# Pocketwizard auto-relay issues?



## Aloicious (Sep 5, 2012)

does anyone have issues with pocketwizard's 'auto-relay' (using a separate transmitter away from the camera to trigger both camera and flash(es))?

I use my PW's to trigger off camera flashes quite a bit and they work great like that, no issues. but I've recently been trying to do 'auto-relay' to use a remote transmitter to trigger the camera and flashes wirelessly...but it seems really hit or miss and I'm wondering if it's something I'm doing wrong...

here's a typical PW setup that I use typically (non-auto relay) to just trigger the lighting:
Flex TT5 on camera as transmitter
one or 2 flex TT5's with SB700's mounted on them
2x MC-2 recievers on my einsteins

and running all that, all on the same channel, and everything works just fine...

now, when I add a camera cable (admittedly it's a flashzebra cable, not a genuine million dollar PW cable) from the on camera TT5, and use my PlusIII as a remote...I set the on camera TT5 and plusIII to channel 1, and all the strobes to chanel 2 (as dictated in the auto relay guide on PW site)...I also do the learn proceedure for the on camera TT5 and PlusIII...but using the plusIII remote only acutally triggers the camera/strobes maybe 20% of the time (1 out of every 5 pushes of the button), and it acts like it's not even registering that I'm pushing the button on the remote transmitter...

I would think it's something I've setup totally wrong...but the fact that it DOES work for 1 out of every ~5 button pushes makes me think I do have it setup correctly, but it acts almost like it isn't correctly recieving or transmitting the signal between the remote and reciever on camera...

in troubleshooting I've changed all the batteries in everything, swapped the on camera TT5 for one of my other ones, used a different remote unit (one of the TT5's) to try and trigger it all, and it all gives the same results... 

oh, I also checked and made sure all the unit's firmware and everything was up to date...

hopefully that all makes sense...

this is the auto-relay instructions I've been using...
PocketWizard® - Auto Relay Mode with the FlexTT5


----------



## Aloicious (Sep 5, 2012)

oh, and this is the camera cable I've been using:
FlashZebra.com: Shutter Cable - Nikon 10 Pin to Pocket Wizard Plus III, Flex TT5, and later Multimax (Item #0260)


----------



## Aloicious (Sep 5, 2012)

okay, did a little more experimenting with it...if I wait ~30s inbetween attempts to push the button on the remote plusIII, it fires much more consistantly, still not 100%, but probably like 75% of the time. is there some kind of 'wait' time inbetween firings that is required?


----------



## Aloicious (Sep 5, 2012)

found this as well:
Re: Pocketwizard auto relay problem: Studio & Lighting Technique Forum: Digital Photography Review

I typically only use my flashes in manual rather than TTL, sounds like that may be the problem, I'll have to try this and see if it works...


----------



## Aloicious (Sep 5, 2012)

got it figured out...

for anyone else looking. its the TTL data that is causing the delay between firings (not sure why, but whatever)...to eliminate the delay and still have the auto relay mode workable with the camera and strobes, you need to set ALL the TT5 units to 'basic triggering' on BOTH C1 and C2 setups in the controlTL software, and program it into each of the TT5 units...this will eliminate the delay and both the camera and flashes will trigger whenever you push the remote unit's test button...however they won't transmit any TTL data, so if you're into that, then you'll have to live with the delay. but if you can use your flashes in M mode, then using the basic triggering setting will let you fire them as fast as they can refresh...


----------



## 2WheelPhoto (Sep 5, 2012)

M mode is so much better with the PWs anyway!
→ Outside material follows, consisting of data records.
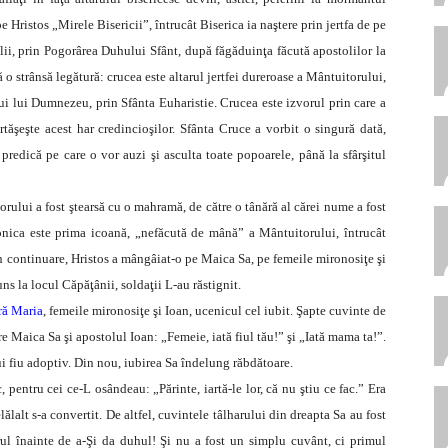
ristos „Mirele Bisericii”, întrucât Biserica ia naştere prin jertfa de pe
ii, prin Pogorârea Duhului Sfânt, după făgăduinţa făcută apostolilor la
ă o strânsă legătură: crucea este altarul jertfei dureroase a Mântuitorului,
lui lui Dumnezeu, prin Sfânta Euharistie. Crucea este izvorul prin care a
rtăşeşte acest har credincioşilor. Sfânta Cruce a vorbit o singură dată,
predică pe care o vor auzi şi asculta toate popoarele, până la sfârşitul
rului a fost ştearsă cu o mahramă, de către o tânără al cărei nume a fost
onica este prima icoană, „nefăcută de mână” a Mântuitorului, întrucât
n continuare, Hristos a mângâiat-o pe Maica Sa, pe femeile mironosiţe şi
s la locul Căpăţânii, soldaţii L-au răstignit.
ră Maria
, femeile mironosiţe şi Ioan, ucenicul cel iubit. Şapte cuvinte de
re Maica Sa şi apostolul Ioan: „Femeie, iată fiul tău!” şi „Iată mama ta!”.
i fiu adoptiv. Din nou, iubirea Sa îndelung răbdătoare.
c, pentru cei ce-L osândeau: „Părinte, iartă-le lor, că nu ştiu ce fac.” Era
celălalt s-a convertit. De altfel, cuvintele tâlharului din dreapta Sa au fost
ul înainte de a-Şi da duhul! Şi nu a fost un simplu cuvânt, ci primul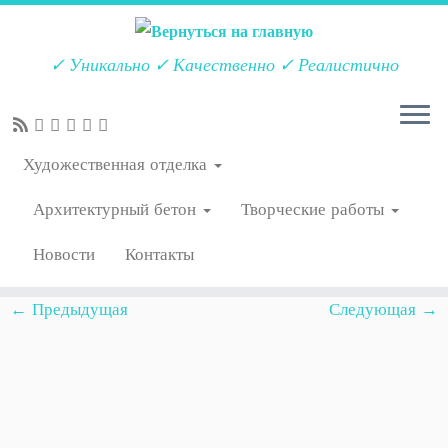
✓ Уникально ✓ Качественно ✓ Реалистично
Перейти
Главная
»
2020
»
Октябрь
»
06
»
Средиземноморские
к
Художественная отделка
мотивы в Подмосковье
»
57
содержимому
Архитектурный бетон
Творческие работы
57
Новости
Контакты
← Предыдущая
Следующая →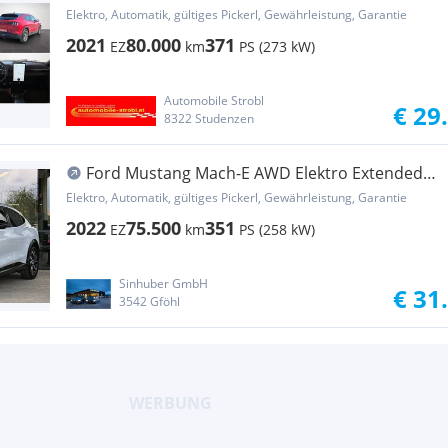
99kWh*B&O*Pano*Memory*
Elektro, Automatik, gültiges Pickerl, Gewährleistung, Garantie
2021
80.000
371
EZ
km
PS (273 kW)
Automobile Strobl
€ 29
8322 Studenzen
Ford Mustang Mach-E AWD Elektro Extended
Range ACC, ...
Elektro, Automatik, gültiges Pickerl, Gewährleistung, Garantie
2022
75.500
351
EZ
km
PS (258 kW)
Sinhuber GmbH
€ 31
3542 Gföhl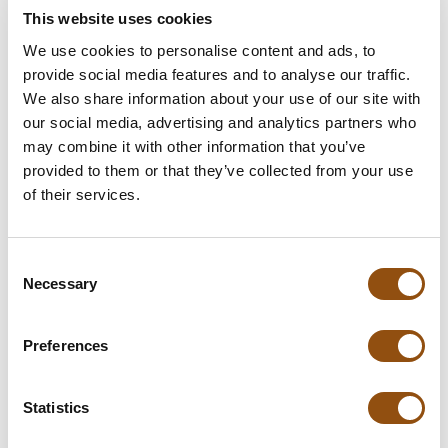
Opmerkingen
This website uses cookies
We use cookies to personalise content and ads, to
provide social media features and to analyse our traffic.
In winkelwagentje
We also share information about your use of our site with
our social media, advertising and analytics partners who
may combine it with other information that you’ve
**Uiteindelijke prijzen kunnen afwijken door mogelijke hercalculaties in
provided to them or that they’ve collected from your use
de winkelwagen.
of their services.
Specificaties
Consent
Necessary
Selection
Verpakking
Biobeker
Preferences
Afmetingen:
100 x 100 x 110 mm
Gewicht:
300 gram
Statistics
Levertijd:
5 dagen
, of in overleg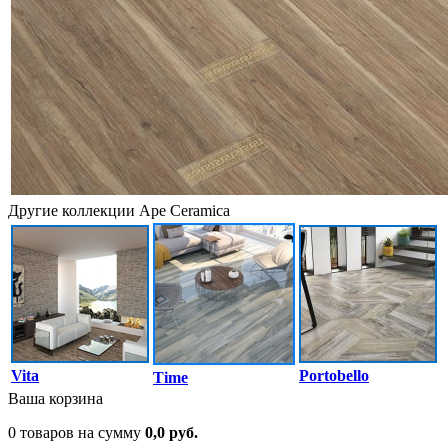
Другие коллекции Ape Ceramica
Vita
Portobello
Time
Ваша корзина
0 товаров на сумму
0,0 руб.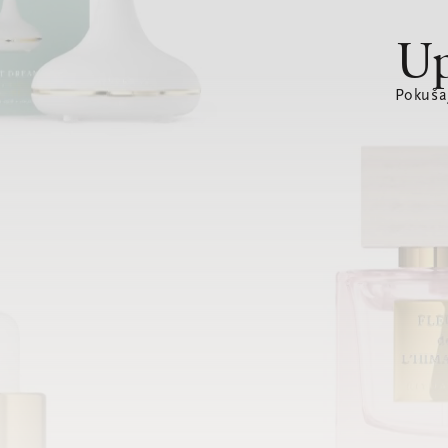
Up
Pokušaj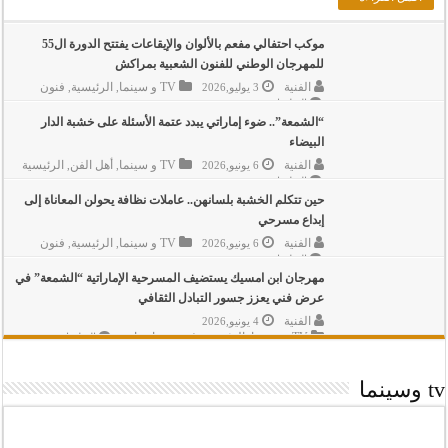
موكب احتفالي مفعم بالألوان والإيقاعات يفتتح الدورة ال55
للمهرجان الوطني للفنون الشعبية بمراكش
الفنية
TV و سينما
الرئيسية
فنون
3 يوليو,2026
,
,
على
التعليقات
موكب
“الشمعة”.. ضوء إماراتي يبدد عتمة الأسئلة على خشبة الدار
احتفالي
البيضاء
مفعم
بالألوان
الفنية
TV و سينما
أهل الفن
الرئيسية
6 يونيو,2026
,
,
والإيقاعات
على
يفتتح
التعليقات
الدورة
“الشمعة”..
حين تتكلم الخشبة بلسانهن.. عاملات نظافة يحولن المعاناة إلى
ضوء
ال55
إبداع مسرحي
إماراتي
للمهرجان
يبدد
الوطني
الفنية
TV و سينما
الرئيسية
فنون
6 يونيو,2026
,
,
عتمة
للفنون
على
الأسئلة
الشعبية
التعليقات
حين
على
بمراكش
مهرجان ابن امسيك يستضيف المسرحية الإماراتية “الشمعة” في
تتكلم
خشبة
مغلقة
الدار
الخشبة
عرض فني يعزز جسور التبادل الثقافي
البيضاء
بلسانهن..
الفنية
4 يونيو,2026
مغلقة
عاملات
TV و سينما
نظافة
الرئيسية
فنون
مناسبات
على
,
,
,
التعليقات
يحولن
مهرجان
المعاناة
ابن
إلى
امسيك
tv وسينما
إبداع
يستضيف
مسرحي
المسرحية
مغلقة
الإماراتية
“الشمعة”
في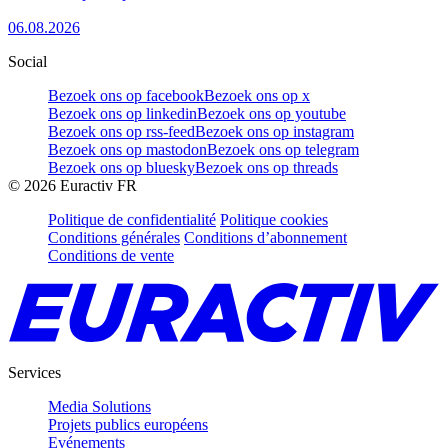
06.08.2026
Social
Bezoek ons op facebook
Bezoek ons op x
Bezoek ons op linkedin
Bezoek ons op youtube
Bezoek ons op rss-feed
Bezoek ons op instagram
Bezoek ons op mastodon
Bezoek ons op telegram
Bezoek ons op bluesky
Bezoek ons op threads
©
2026
Euractiv FR
Politique de confidentialité
Politique cookies
Conditions générales
Conditions d’abonnement
Conditions de vente
Services
Media Solutions
Projets publics européens
Evénements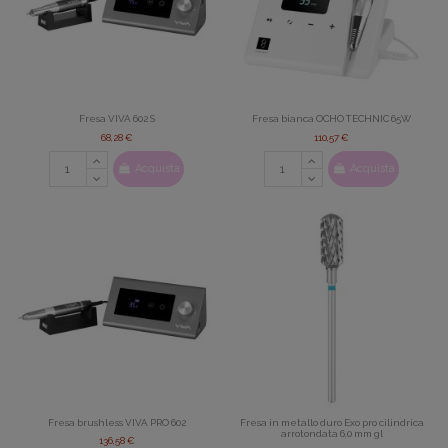
Fresa VIVA 602 S
Fresa bianca OCHO TECHNIC 65W
68,28 €
110,57 €
Acquista
Acquista
Fresa brushless VIVA PRO 602
Fresa in metallo duro Exo pro cilindrica
arrotondata 6,0 mm gl
136,58 €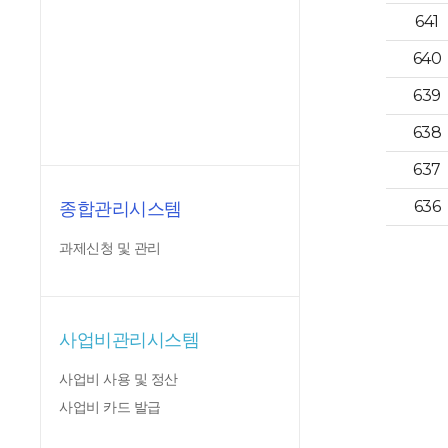
641
640
639
638
637
636
종합관리시스템
과제신청 및 관리
사업비관리시스템
사업비 사용 및 정산
사업비 카드 발급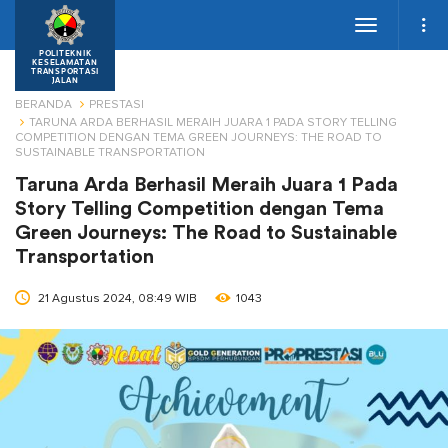
Toggle
navigation
POLITEKNIK
KESELAMATAN
TRANSPORTASI
JALAN
BERANDA
PRESTASI
TARUNA ARDA BERHASIL MERAIH JUARA 1 PADA STORY TELLING
COMPETITION DENGAN TEMA GREEN JOURNEYS: THE ROAD TO
SUSTAINABLE TRANSPORTATION
Taruna Arda Berhasil Meraih Juara 1 Pada
Story Telling Competition dengan Tema
Green Journeys: The Road to Sustainable
Transportation
21 Agustus 2024, 08:49 WIB
1043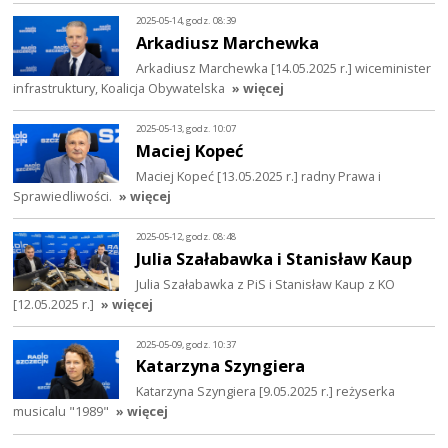
2025-05-14, godz. 08:39
Arkadiusz Marchewka
Arkadiusz Marchewka [14.05.2025 r.] wiceminister
infrastruktury, Koalicja Obywatelska
» więcej
2025-05-13, godz. 10:07
Maciej Kopeć
Maciej Kopeć [13.05.2025 r.] radny Prawa i
Sprawiedliwości.
» więcej
2025-05-12, godz. 08:48
Julia Szałabawka i Stanisław Kaup
Julia Szałabawka z PiS i Stanisław Kaup z KO
[12.05.2025 r.]
» więcej
2025-05-09, godz. 10:37
Katarzyna Szyngiera
Katarzyna Szyngiera [9.05.2025 r.] reżyserka
musicalu "1989"
» więcej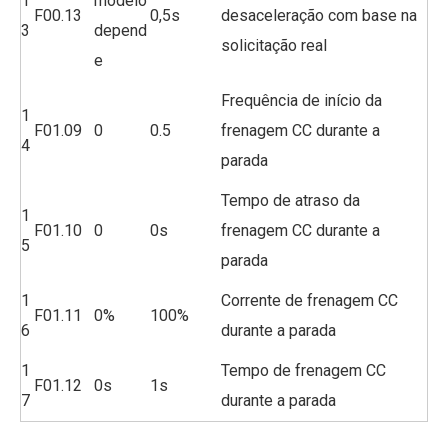
1
modelo
F00.13
0,5s
desaceleração com base na
3
depend
solicitação real
e
Frequência de início da
1
F01.09
0
0.5
frenagem CC durante a
4
parada
Tempo de atraso da
1
F01.10
0
0s
frenagem CC durante a
5
parada
1
Corrente de frenagem CC
F01.11
0%
100%
6
durante a parada
1
Tempo de frenagem CC
F01.12
0s
1s
7
durante a parada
And by the way, with the TT5 you can calibrate shutter sync speed of "up to" 1/8000th WITHOUT TTL and losing flash power, draining flash faster, and all the other BS associated with the manufacturer's lame excuse for a fast shutter solution =)

You probably already found those options in the menu software though.


----------



## Aloicious (Sep 5, 2012)

oh yeah, I love my PW's, and M mode...I feel like I'm losing too much control with TTL, its a great idea and I like having the option for it, but most of the time I'm in M mode anyways...I've just never had a chance to sit down and figure out why the auto-relay had such a delay...


----------